By Mishri Someshwar, MA Human Resource Development, GWU 2012
As a hiring manager at The National Society of Collegiate Scholars (an honor society with chapters at 300+ universities, including GW), I’ve had the opportunity to interview many candidates for jobs at all levels of our organization. While I’ve interviewed everyone from intern candidates to vice presidents, what surprises me in many of these interviews is that even candidates with tremendous experience make interviewing errors.
Here are some tips I have to offer, from watching successful candidates interview (including many GW candidates!):
- Be crisp: One candidate gave me a 10-minute soliloquy about why she was applying for the job. By the end I couldn’t articulate why she was here, or why she could be a good fit. Nor could she. When asked open-ended questions, have a brief (but vivid answer) that you can wrap up in 90 seconds.
- Don’t criticize prior employers/colleagues: Even if your aim is to prove that you “get it” and are good at dealing with people with outdated ideas, telling us how much better you were than your former colleagues is off-putting. Skip the critique; focus on the value you brought and the gratitude that your previous employer presumably had for your valuable contributions.
- Know your resume: Most people write great resumes (or have great resumes written for them) and then do a terrible job articulating what’s on it. If you’re asked a question pertaining to an item on your resume, answer the question directly. Too often, I see resumes with promising statements on them (e.g. increased revenue by 10%) without enough explanation of the how/why/what, when asked in the interview.
- Be specific: It’s one thing to say you’re a results-oriented game-changer on your LinkedIn profile. But in an interview we’re looking for specifics. Explain how you achieved what you did, what strategies you developed, projects you implemented and outcomes of that work. Be mindful not to use jargon specific to prior jobs– this includes departmental abbreviations, project titles, etc. If you must use them, preface with an explanation of what they are.
- Avoid the tangent: Too many interviewees get sidetracked by their own stories or ideas they want to expand upon in their response. Practice stopping yourself from going down tangent alley. Focus on the question. Answer the question. Don’t get sidetracked by your own stories.

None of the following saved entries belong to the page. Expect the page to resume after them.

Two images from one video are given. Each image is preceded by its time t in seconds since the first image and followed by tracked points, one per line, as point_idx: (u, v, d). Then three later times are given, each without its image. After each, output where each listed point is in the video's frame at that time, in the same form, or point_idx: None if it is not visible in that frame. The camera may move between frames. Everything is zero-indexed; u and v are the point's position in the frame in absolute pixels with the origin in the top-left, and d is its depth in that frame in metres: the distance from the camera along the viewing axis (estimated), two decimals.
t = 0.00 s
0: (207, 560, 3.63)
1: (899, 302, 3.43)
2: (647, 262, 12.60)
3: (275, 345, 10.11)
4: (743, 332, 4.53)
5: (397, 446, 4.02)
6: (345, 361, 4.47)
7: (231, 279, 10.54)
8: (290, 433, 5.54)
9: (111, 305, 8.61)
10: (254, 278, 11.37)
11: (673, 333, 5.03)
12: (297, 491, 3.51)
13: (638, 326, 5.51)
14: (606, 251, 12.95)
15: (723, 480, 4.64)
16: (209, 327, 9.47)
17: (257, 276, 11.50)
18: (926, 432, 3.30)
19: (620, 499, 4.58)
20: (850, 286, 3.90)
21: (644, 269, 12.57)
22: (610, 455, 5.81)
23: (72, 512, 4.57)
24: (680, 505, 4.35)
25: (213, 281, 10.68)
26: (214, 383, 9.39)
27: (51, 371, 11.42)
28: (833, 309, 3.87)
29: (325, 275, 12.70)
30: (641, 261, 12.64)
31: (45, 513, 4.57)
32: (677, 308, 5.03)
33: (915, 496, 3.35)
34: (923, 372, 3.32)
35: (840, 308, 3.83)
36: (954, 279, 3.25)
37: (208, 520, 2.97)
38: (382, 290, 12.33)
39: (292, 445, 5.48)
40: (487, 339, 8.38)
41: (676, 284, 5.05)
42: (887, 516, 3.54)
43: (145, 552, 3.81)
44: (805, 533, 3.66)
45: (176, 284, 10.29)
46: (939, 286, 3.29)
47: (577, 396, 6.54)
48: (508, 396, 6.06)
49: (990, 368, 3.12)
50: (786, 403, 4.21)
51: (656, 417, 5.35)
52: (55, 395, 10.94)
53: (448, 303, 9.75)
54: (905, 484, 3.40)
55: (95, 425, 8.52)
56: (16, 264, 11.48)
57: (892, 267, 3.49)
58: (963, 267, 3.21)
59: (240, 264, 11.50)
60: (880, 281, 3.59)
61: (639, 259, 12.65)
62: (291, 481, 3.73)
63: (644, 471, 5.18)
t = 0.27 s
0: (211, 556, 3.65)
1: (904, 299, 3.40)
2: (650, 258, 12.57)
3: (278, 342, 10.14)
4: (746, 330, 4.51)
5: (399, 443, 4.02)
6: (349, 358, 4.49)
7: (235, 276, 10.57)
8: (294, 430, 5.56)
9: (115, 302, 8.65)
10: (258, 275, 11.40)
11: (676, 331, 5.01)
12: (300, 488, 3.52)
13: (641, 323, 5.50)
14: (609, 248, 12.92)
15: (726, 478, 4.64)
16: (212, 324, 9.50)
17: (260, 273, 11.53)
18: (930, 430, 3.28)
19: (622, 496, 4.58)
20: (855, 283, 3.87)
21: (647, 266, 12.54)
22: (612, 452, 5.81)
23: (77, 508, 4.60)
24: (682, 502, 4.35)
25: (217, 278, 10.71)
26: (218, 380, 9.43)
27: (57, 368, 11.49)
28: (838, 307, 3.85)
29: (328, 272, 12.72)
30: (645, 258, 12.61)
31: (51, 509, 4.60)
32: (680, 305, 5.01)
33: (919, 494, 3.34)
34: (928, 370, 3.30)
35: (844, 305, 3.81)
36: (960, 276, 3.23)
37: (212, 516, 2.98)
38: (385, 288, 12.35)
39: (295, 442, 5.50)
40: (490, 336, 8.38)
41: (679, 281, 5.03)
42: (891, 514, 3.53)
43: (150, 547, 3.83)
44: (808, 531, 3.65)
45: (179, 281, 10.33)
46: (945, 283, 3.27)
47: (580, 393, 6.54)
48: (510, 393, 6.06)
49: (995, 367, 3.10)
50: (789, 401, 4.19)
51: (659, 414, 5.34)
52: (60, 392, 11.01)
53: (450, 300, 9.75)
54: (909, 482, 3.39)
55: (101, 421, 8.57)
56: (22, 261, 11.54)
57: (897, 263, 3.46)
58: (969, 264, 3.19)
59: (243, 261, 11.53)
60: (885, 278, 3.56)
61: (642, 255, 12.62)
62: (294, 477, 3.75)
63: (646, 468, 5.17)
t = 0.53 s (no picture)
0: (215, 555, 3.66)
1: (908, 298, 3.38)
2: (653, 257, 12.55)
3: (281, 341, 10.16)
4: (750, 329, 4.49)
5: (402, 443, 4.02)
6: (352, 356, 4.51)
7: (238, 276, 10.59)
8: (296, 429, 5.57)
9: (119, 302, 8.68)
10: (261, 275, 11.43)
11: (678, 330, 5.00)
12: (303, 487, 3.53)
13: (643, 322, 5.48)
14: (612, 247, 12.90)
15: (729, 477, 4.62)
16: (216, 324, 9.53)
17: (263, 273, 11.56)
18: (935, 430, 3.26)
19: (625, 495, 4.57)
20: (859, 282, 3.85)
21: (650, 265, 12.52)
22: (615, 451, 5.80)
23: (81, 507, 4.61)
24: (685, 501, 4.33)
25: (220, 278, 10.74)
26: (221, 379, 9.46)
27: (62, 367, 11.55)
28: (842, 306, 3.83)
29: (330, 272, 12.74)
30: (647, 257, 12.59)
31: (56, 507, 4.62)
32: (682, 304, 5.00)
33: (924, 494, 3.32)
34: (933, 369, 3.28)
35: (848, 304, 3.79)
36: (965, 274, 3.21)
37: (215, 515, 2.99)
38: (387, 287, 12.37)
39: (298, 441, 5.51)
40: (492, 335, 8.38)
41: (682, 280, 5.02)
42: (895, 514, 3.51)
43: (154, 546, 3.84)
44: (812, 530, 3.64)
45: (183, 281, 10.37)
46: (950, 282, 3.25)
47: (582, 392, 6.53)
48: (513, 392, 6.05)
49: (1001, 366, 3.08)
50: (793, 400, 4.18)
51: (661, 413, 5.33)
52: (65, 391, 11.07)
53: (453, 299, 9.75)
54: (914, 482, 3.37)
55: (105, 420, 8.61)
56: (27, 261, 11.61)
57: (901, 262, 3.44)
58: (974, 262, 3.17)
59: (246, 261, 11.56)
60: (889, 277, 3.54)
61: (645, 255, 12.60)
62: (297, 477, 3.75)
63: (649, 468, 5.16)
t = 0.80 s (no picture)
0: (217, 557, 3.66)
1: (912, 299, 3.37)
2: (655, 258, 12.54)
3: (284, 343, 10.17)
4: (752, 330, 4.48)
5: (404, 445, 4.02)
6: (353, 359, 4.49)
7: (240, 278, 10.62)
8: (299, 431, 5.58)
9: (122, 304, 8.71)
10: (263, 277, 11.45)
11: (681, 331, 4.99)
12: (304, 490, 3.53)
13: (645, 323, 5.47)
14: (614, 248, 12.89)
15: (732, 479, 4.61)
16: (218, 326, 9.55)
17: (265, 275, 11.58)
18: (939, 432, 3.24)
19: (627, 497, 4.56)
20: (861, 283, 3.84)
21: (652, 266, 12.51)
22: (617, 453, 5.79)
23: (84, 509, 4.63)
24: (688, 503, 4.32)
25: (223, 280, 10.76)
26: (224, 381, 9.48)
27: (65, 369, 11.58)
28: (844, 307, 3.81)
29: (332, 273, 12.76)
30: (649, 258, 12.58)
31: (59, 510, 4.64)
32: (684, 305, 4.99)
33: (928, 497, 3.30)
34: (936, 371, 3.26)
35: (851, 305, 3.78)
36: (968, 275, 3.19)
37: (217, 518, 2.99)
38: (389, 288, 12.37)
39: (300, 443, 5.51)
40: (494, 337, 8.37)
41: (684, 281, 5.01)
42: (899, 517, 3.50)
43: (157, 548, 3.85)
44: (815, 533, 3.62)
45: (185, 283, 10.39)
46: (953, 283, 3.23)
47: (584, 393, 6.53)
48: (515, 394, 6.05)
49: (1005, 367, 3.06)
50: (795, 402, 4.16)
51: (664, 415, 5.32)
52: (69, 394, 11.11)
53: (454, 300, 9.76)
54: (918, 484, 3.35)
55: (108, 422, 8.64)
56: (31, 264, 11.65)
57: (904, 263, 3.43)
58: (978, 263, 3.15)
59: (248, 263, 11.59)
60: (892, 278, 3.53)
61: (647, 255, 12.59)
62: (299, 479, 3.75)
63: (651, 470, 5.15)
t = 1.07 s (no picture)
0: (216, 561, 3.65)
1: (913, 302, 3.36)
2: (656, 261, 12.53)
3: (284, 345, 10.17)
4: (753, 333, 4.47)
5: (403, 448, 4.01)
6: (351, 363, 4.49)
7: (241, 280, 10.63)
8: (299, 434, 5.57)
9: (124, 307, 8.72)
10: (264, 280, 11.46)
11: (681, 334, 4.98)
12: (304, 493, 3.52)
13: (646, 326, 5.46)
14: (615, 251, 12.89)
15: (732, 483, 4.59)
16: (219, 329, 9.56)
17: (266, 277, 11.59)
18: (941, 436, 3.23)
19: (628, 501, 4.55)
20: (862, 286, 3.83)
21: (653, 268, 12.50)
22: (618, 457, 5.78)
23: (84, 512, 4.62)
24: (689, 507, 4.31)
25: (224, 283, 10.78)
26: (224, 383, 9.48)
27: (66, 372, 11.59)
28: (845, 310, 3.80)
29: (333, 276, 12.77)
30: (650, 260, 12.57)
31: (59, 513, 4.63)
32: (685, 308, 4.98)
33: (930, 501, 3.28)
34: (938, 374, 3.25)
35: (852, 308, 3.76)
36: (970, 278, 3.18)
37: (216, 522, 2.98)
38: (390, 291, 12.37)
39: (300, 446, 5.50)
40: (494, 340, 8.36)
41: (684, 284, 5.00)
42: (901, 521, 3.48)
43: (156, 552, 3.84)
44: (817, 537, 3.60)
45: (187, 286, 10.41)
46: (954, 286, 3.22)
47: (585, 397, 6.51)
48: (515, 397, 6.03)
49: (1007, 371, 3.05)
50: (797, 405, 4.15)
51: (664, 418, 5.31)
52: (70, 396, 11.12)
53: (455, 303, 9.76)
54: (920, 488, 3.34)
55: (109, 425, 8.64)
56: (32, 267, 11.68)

- Bonus Sixth Tip– Only ask 3-4 questions: As a candidate for a job, it’s important to show that you’ve researched the role and have thoughtful questions. While a lot of candidates have asked me great questions, most struggle to limit themselves to a few. I had one candidate ask questions for 20 minutes. At that point it just got off-putting and worked against her. Stick with three, make them count, and don’t bother sifting through your list of 30 questions in front of me. Circle your top 3 before you walk into the room.
If you follow these crucial tips you are sure to have a successful interview!